Question

the ages of Raghu and Vani are in the ratio 5:7. Four years later, the sum of their ages will be 56 years. What are their present age.
please help ​

Answer 1

Given :

Ratio of ages : 5:7

Sum of ages, four years later : 56 years

To find :

The present ages of Raghu and Vani.

Solution :

Let the age of Raghu be 5x years.

Let the age of Vani be 7x years.

So, the ages of Raghu and Vani, four years later will be 5x+4 and 7x+4 years.
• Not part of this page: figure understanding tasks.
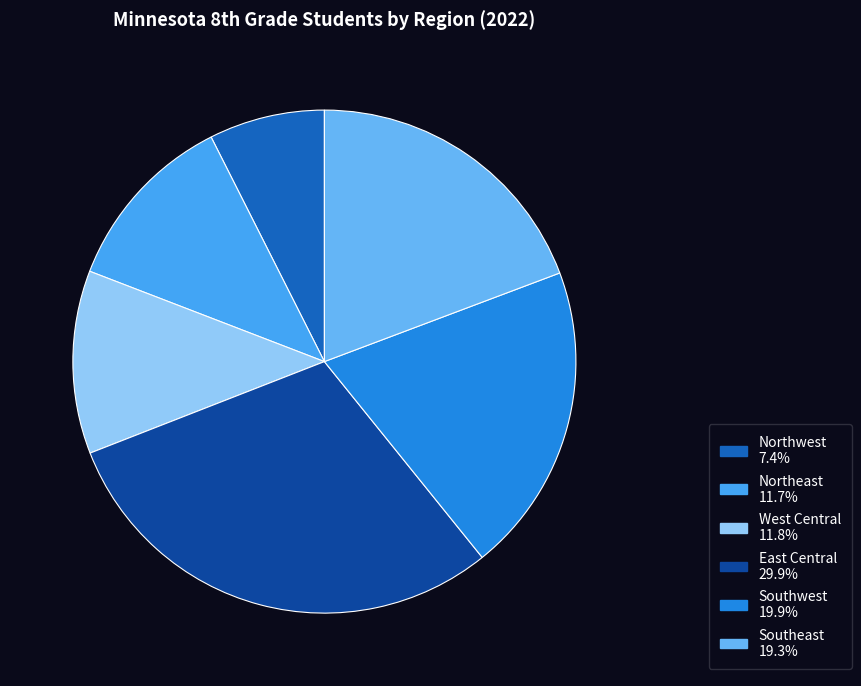

Does any single category account for the majority?

No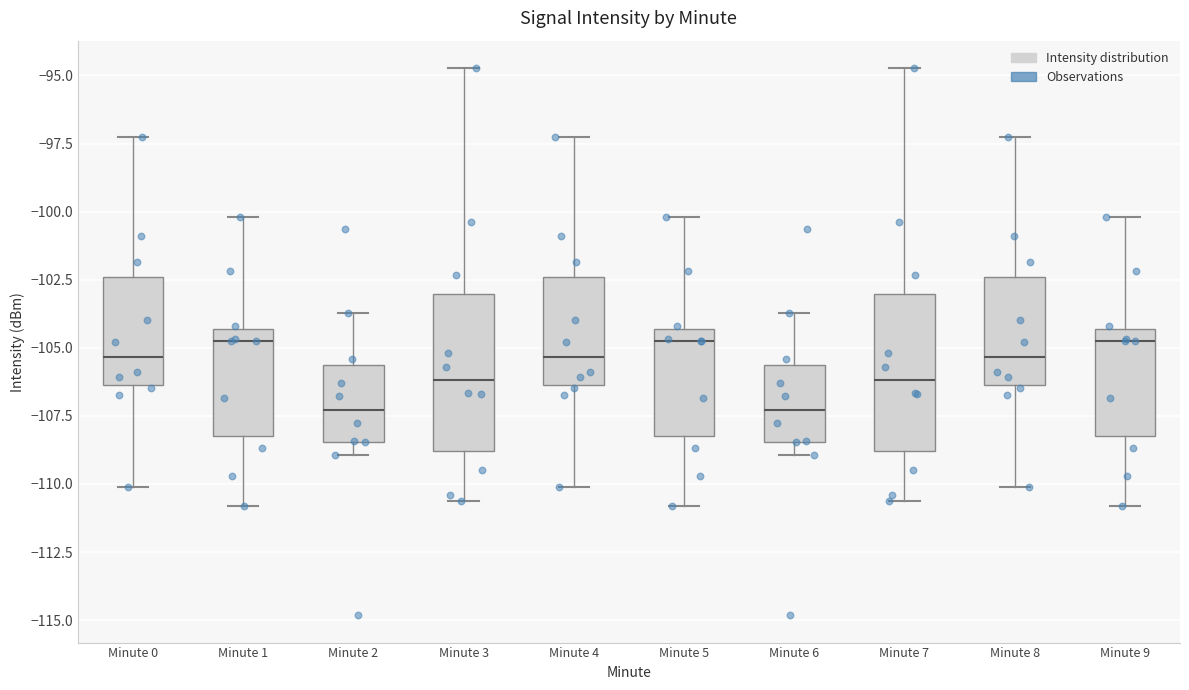

Reading left to right, transcribe this box plot: for each box, give where its median line is, the range the box spans, and where its two whiskers end, as read against the y-axis. The values are not printed on the chart, so give them approximately, as read against the axis.

Minute 0: median -105.5, box -106.5 to -102.5, whiskers -110.0 to -97.5
Minute 1: median -104.5 (just below the box's upper edge), box -108.0 to -104.5, whiskers -111.0 to -100.0
Minute 2: median -107.5, box -108.5 to -105.5, whiskers -109.0 to -103.5
Minute 3: median -106.0, box -109.0 to -103.0, whiskers -110.5 to -94.5
Minute 4: median -105.5, box -106.5 to -102.5, whiskers -110.0 to -97.5
Minute 5: median -104.5 (just below the box's upper edge), box -108.0 to -104.5, whiskers -111.0 to -100.0
Minute 6: median -107.5, box -108.5 to -105.5, whiskers -109.0 to -103.5
Minute 7: median -106.0, box -109.0 to -103.0, whiskers -110.5 to -94.5
Minute 8: median -105.5, box -106.5 to -102.5, whiskers -110.0 to -97.5
Minute 9: median -104.5 (just below the box's upper edge), box -108.0 to -104.5, whiskers -111.0 to -100.0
According to the question,

$\sf \dashrightarrow (5x + 4) + (7x + 4) = 56$

$\sf \dashrightarrow 5x + 7x + 4 + 4 = 56$

$\sf \dashrightarrow 12x + 8 = 56$

$\sf \dashrightarrow 12x = 56 - 8$

$\sf \dashrightarrow 12x = 48$

$\sf \dashrightarrow x = \dfrac{48}{12}$

$\sf \dashrightarrow x = 4$

Now, we should find the present ages of Raghu and Vani.

Present age of Raghu :

$\sf \dashrightarrow 5x = 5(4)$

$\sf \dashrightarrow 20 \: years$

Present age of Vani :

$\sf \dashrightarrow 7x = 7(4)$

$\sf \dashrightarrow 28 \: years$

Hence, present ages of Raghu and Vani are 20 and 28 years.